Ruben Navarrett Jr. on

Both camps are wrong. We can't treat all these people the same. We need to sift through the population and deport, for instance, the bad actors who have criminal convictions for violent crimes but not the housekeepers who mean no harm and simply want to provide for their children.

That's common sense, which explains why you don't hear this sort of thing in proposals coming from Washington -- a place where common sense goes to die.

I would just as soon not defend Trump, especially on immigration. But it doesn't seem fair for the media to be so quick to label as a "flip-flop" what could just be the separate elements of a balanced approach. After all, President Obama has deported a record number of people while still using executive action to spare others that fate.
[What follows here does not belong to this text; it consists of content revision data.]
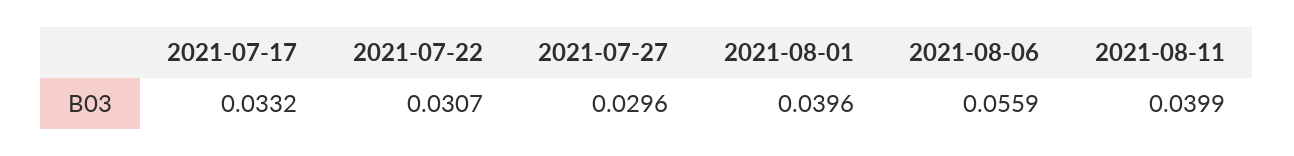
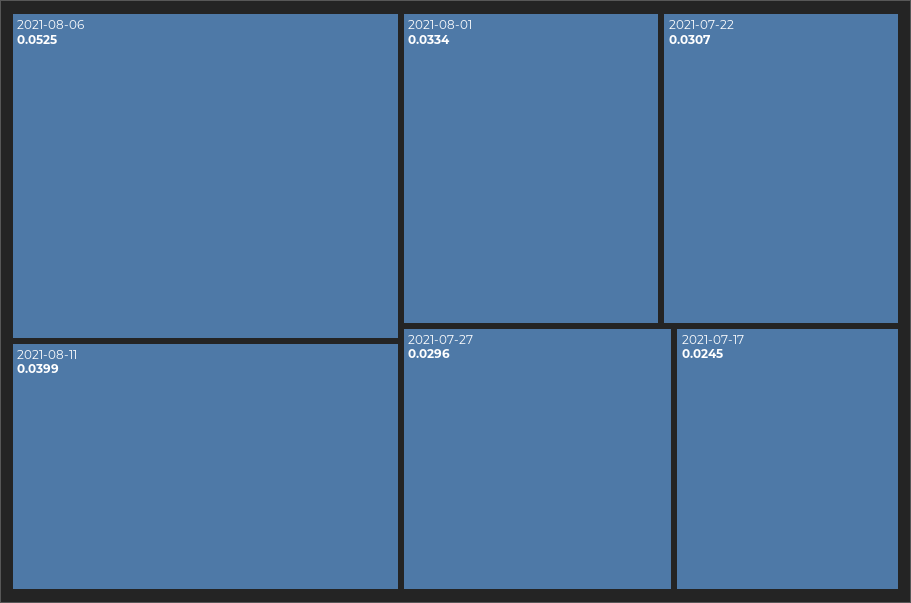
  {
-   "2021-07-17": 0.0332,
+   "2021-07-17": 0.0245,
    "2021-07-22": 0.0307,
    "2021-07-27": 0.0296,
-   "2021-08-01": 0.0396,
+   "2021-08-01": 0.0334,
-   "2021-08-06": 0.0559,
+   "2021-08-06": 0.0525,
    "2021-08-11": 0.0399
  }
If you listen closely to what Trump has said about immigration since he launched his campaign, you'll see he wants to build a wall on the U.S.-Mexico border, keep out immigrants who have sinister motives for entering the United States, make it easier for well-intentioned immigrants to come legally, and deport those with criminal records before they do more harm.

Now, Trump may have added a new piece to the puzzle: creating -- for some of the undocumented but not all -- a path to earned legal status or citizenship.

 

The media might be able to improve their batting average on the immigration issue, and figure out that there is no one-size-fits-all solution to this complicated problem, if only they would give Trump something they're determined to deny him: a fair hearing.